We estimate continuous-time Markov transition processes, between employment statuses, to study
and compare the labor market dynamics in two populations: 1) individuals diagnosed with cancer,
and 2) individuals selected in the general population. The consequences of cancer diagnosis
were measured by the significant deviation in the transition matrix for cancer survivors in
comparison to the prior matrix standardized according to the general population. We accounted
for the probability that some individuals in the control group (i.e., the general population)

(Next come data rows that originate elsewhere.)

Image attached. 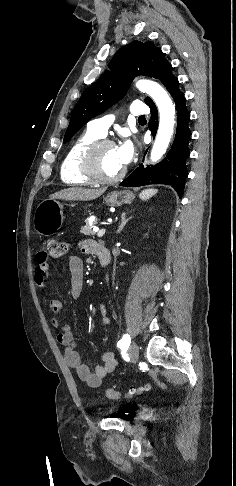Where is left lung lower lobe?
Here are the masks:
<instances>
[{"label": "left lung lower lobe", "mask_w": 236, "mask_h": 486, "mask_svg": "<svg viewBox=\"0 0 236 486\" xmlns=\"http://www.w3.org/2000/svg\"><path fill=\"white\" fill-rule=\"evenodd\" d=\"M174 99L177 110V130L173 145L166 158L155 166L144 168L141 164L127 179L120 183L121 186L138 187L149 184H167L172 186L182 197L185 178L188 175L186 160L189 157L188 142L191 132L188 128L190 113L185 106L184 94L179 90L178 79L173 77L164 85ZM151 119L149 129L155 136L158 127V112L155 104L150 102Z\"/></svg>", "instance_id": "1"}]
</instances>
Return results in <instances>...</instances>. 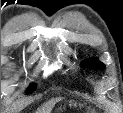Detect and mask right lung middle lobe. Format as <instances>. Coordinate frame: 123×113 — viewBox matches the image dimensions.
<instances>
[{"label": "right lung middle lobe", "mask_w": 123, "mask_h": 113, "mask_svg": "<svg viewBox=\"0 0 123 113\" xmlns=\"http://www.w3.org/2000/svg\"><path fill=\"white\" fill-rule=\"evenodd\" d=\"M35 90V86H30L27 90V93H32Z\"/></svg>", "instance_id": "right-lung-middle-lobe-1"}]
</instances>
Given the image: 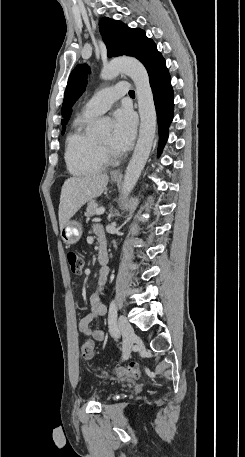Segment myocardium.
Returning a JSON list of instances; mask_svg holds the SVG:
<instances>
[{
    "mask_svg": "<svg viewBox=\"0 0 245 457\" xmlns=\"http://www.w3.org/2000/svg\"><path fill=\"white\" fill-rule=\"evenodd\" d=\"M90 147H91V153L92 155L100 160V161H108V160H111V159H114V158H117L118 155L115 154V153H112L110 151H108L107 149H105L98 141V139L96 138V136H92V139H91V143H90Z\"/></svg>",
    "mask_w": 245,
    "mask_h": 457,
    "instance_id": "1",
    "label": "myocardium"
}]
</instances>
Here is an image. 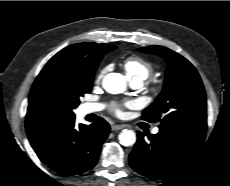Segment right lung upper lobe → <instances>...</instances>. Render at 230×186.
<instances>
[{
  "instance_id": "right-lung-upper-lobe-1",
  "label": "right lung upper lobe",
  "mask_w": 230,
  "mask_h": 186,
  "mask_svg": "<svg viewBox=\"0 0 230 186\" xmlns=\"http://www.w3.org/2000/svg\"><path fill=\"white\" fill-rule=\"evenodd\" d=\"M107 44L77 43L70 45L54 55L36 78L29 95L26 114L27 134H33L47 125L68 120L72 117L53 98L50 80L57 72L77 66L95 63Z\"/></svg>"
}]
</instances>
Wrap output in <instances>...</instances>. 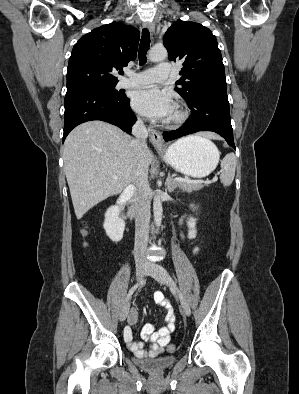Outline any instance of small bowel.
Returning a JSON list of instances; mask_svg holds the SVG:
<instances>
[{"instance_id":"obj_1","label":"small bowel","mask_w":299,"mask_h":394,"mask_svg":"<svg viewBox=\"0 0 299 394\" xmlns=\"http://www.w3.org/2000/svg\"><path fill=\"white\" fill-rule=\"evenodd\" d=\"M188 236L189 238L194 237V232H190ZM153 299L155 303L165 309L166 325L157 329L153 324L148 323L142 327L140 333L141 338L144 341H150V347L145 349L142 342L133 340L131 326L136 324L138 320V313L135 309H131L128 316L129 326L124 329V339L130 350L138 358H154L160 355L170 341L171 334L176 328V313L170 299L161 291L155 292Z\"/></svg>"}]
</instances>
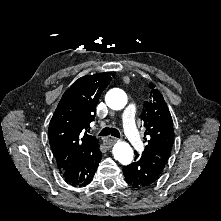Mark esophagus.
I'll use <instances>...</instances> for the list:
<instances>
[{
	"label": "esophagus",
	"instance_id": "esophagus-1",
	"mask_svg": "<svg viewBox=\"0 0 221 221\" xmlns=\"http://www.w3.org/2000/svg\"><path fill=\"white\" fill-rule=\"evenodd\" d=\"M117 141V139L116 138H113V137H111V136H108V137H106L105 138V141H104V144L106 145V146H112L113 145V143H115Z\"/></svg>",
	"mask_w": 221,
	"mask_h": 221
}]
</instances>
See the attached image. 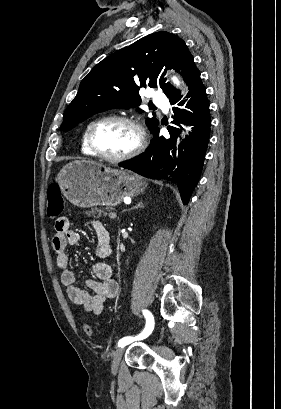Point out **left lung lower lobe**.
Returning <instances> with one entry per match:
<instances>
[{"instance_id":"1","label":"left lung lower lobe","mask_w":281,"mask_h":409,"mask_svg":"<svg viewBox=\"0 0 281 409\" xmlns=\"http://www.w3.org/2000/svg\"><path fill=\"white\" fill-rule=\"evenodd\" d=\"M191 97L187 108L193 113L179 108L185 100L181 101L180 93L169 99L173 105V124L181 127V123L194 126L189 137L175 148V136L180 129L168 127L170 138L159 136L156 128L154 138L148 149L131 161L120 164L121 167L130 169L140 175L152 179H167L178 186L183 204H188L190 195L196 187L203 168L205 153L210 137V111L206 89L201 81L200 72L196 69L188 83ZM189 115V116H188ZM182 128V127H181Z\"/></svg>"}]
</instances>
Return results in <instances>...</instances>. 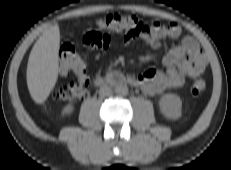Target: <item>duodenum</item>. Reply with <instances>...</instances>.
Segmentation results:
<instances>
[{"label": "duodenum", "instance_id": "1", "mask_svg": "<svg viewBox=\"0 0 231 170\" xmlns=\"http://www.w3.org/2000/svg\"><path fill=\"white\" fill-rule=\"evenodd\" d=\"M110 83L112 85H122V84H127V83H132L130 80L124 78L121 74L119 73H113L109 76V79L106 80L104 78H98L94 81V85L96 87H102L107 83Z\"/></svg>", "mask_w": 231, "mask_h": 170}]
</instances>
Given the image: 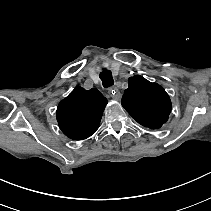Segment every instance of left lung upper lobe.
<instances>
[{"label":"left lung upper lobe","instance_id":"1","mask_svg":"<svg viewBox=\"0 0 211 211\" xmlns=\"http://www.w3.org/2000/svg\"><path fill=\"white\" fill-rule=\"evenodd\" d=\"M122 106L142 126L160 128L171 112V100L162 86L142 76L130 77Z\"/></svg>","mask_w":211,"mask_h":211}]
</instances>
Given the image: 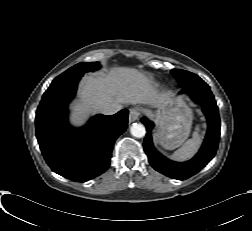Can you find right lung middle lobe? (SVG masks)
<instances>
[{"instance_id":"dd1d6c3e","label":"right lung middle lobe","mask_w":252,"mask_h":231,"mask_svg":"<svg viewBox=\"0 0 252 231\" xmlns=\"http://www.w3.org/2000/svg\"><path fill=\"white\" fill-rule=\"evenodd\" d=\"M98 68H100V64L98 62L78 63V64L72 66L71 68H69L68 70H66L64 73H62L58 77H56L52 81L50 87L58 85L60 83H64V82L73 80V79H76V78H81L84 73L97 70Z\"/></svg>"}]
</instances>
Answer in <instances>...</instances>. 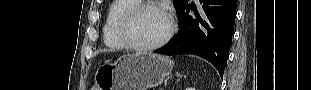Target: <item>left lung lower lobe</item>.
<instances>
[{"mask_svg": "<svg viewBox=\"0 0 311 90\" xmlns=\"http://www.w3.org/2000/svg\"><path fill=\"white\" fill-rule=\"evenodd\" d=\"M202 4L189 15L190 5L178 14L180 31L166 46L155 50L164 55L194 54L210 63L223 76L234 31L237 0H200Z\"/></svg>", "mask_w": 311, "mask_h": 90, "instance_id": "obj_1", "label": "left lung lower lobe"}]
</instances>
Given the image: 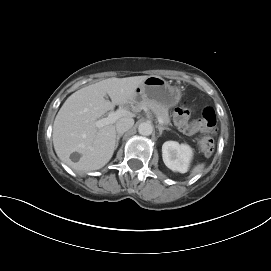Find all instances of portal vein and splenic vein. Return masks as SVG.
Instances as JSON below:
<instances>
[{"label": "portal vein and splenic vein", "instance_id": "obj_1", "mask_svg": "<svg viewBox=\"0 0 271 271\" xmlns=\"http://www.w3.org/2000/svg\"><path fill=\"white\" fill-rule=\"evenodd\" d=\"M126 111L123 110V109H119L115 112H110L108 114V116L106 118H102V119H99L97 120L94 125L97 127V128H102L106 125H109L111 123H114L115 121H117ZM158 122L159 124H164L163 120L161 118H158Z\"/></svg>", "mask_w": 271, "mask_h": 271}]
</instances>
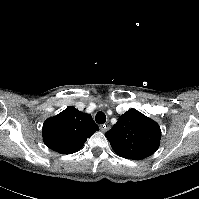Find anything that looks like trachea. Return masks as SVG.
<instances>
[{
    "label": "trachea",
    "mask_w": 199,
    "mask_h": 199,
    "mask_svg": "<svg viewBox=\"0 0 199 199\" xmlns=\"http://www.w3.org/2000/svg\"><path fill=\"white\" fill-rule=\"evenodd\" d=\"M95 120L98 124H104L106 122V115L100 111L96 114Z\"/></svg>",
    "instance_id": "1"
}]
</instances>
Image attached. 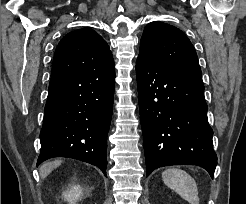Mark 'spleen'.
I'll return each mask as SVG.
<instances>
[{
	"mask_svg": "<svg viewBox=\"0 0 246 204\" xmlns=\"http://www.w3.org/2000/svg\"><path fill=\"white\" fill-rule=\"evenodd\" d=\"M163 182L176 191L190 204H199L198 187L195 179L186 171L169 168L162 172Z\"/></svg>",
	"mask_w": 246,
	"mask_h": 204,
	"instance_id": "obj_1",
	"label": "spleen"
}]
</instances>
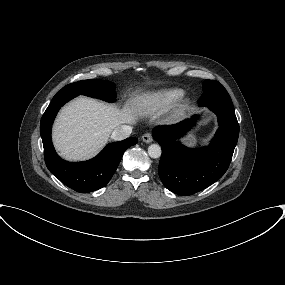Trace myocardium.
Wrapping results in <instances>:
<instances>
[{
  "label": "myocardium",
  "mask_w": 285,
  "mask_h": 285,
  "mask_svg": "<svg viewBox=\"0 0 285 285\" xmlns=\"http://www.w3.org/2000/svg\"><path fill=\"white\" fill-rule=\"evenodd\" d=\"M188 105V101L187 99H183L181 98L175 105V112L176 113H180L182 112L183 110H185V108L187 107Z\"/></svg>",
  "instance_id": "f54148a6"
}]
</instances>
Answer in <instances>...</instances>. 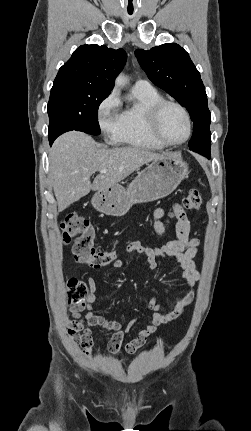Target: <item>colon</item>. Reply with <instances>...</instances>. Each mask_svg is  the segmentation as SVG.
<instances>
[{"label":"colon","instance_id":"colon-1","mask_svg":"<svg viewBox=\"0 0 251 431\" xmlns=\"http://www.w3.org/2000/svg\"><path fill=\"white\" fill-rule=\"evenodd\" d=\"M202 199L200 192L190 189L183 199V206L188 210H198ZM62 239L65 244L72 243V252L77 262L93 268H100L113 263L116 253L109 250H98L95 246L96 232L92 223L76 213L68 214L61 224ZM88 295L86 284L76 278L67 281V300L73 306L83 305Z\"/></svg>","mask_w":251,"mask_h":431}]
</instances>
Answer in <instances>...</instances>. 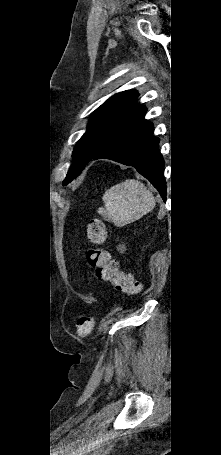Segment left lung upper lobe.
Instances as JSON below:
<instances>
[{"instance_id":"5c2ea615","label":"left lung upper lobe","mask_w":221,"mask_h":455,"mask_svg":"<svg viewBox=\"0 0 221 455\" xmlns=\"http://www.w3.org/2000/svg\"><path fill=\"white\" fill-rule=\"evenodd\" d=\"M138 96L135 90L117 93L91 114L87 131L74 147L73 165L63 185L76 178L107 143L145 116L147 109L136 103Z\"/></svg>"}]
</instances>
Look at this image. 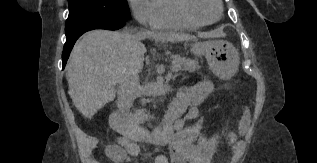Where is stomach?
Here are the masks:
<instances>
[{
    "mask_svg": "<svg viewBox=\"0 0 317 163\" xmlns=\"http://www.w3.org/2000/svg\"><path fill=\"white\" fill-rule=\"evenodd\" d=\"M188 46L192 54L205 56L211 69L221 78L231 77L238 69V52L229 42L219 40L195 41Z\"/></svg>",
    "mask_w": 317,
    "mask_h": 163,
    "instance_id": "stomach-1",
    "label": "stomach"
}]
</instances>
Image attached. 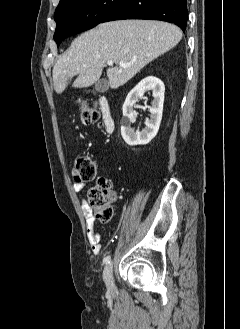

could be diagnosed with cancer which is a key-issue in case-control studies. The absence of
detailed information about the health statuses of the individuals in the control group required
the implementation of the EM algorithm for maximizing the adapted likelihood function. We
jointly estimated the probability of being diagnosed with cancer in the control group and the
parameters of our model. Given that individuals are exposed differently to cancer depending
on their activities, we stratified the dataset by socioeconomic status (SES) with two objectives:
1) to clearly distinguish between the cancer-specific effects, and 2) to account for the other
stigmatizing factors in the labor market that are inherent to the examined subpopulations (i.e.,
low- and high-SES groups). We also considered the systematic differences in the subjects’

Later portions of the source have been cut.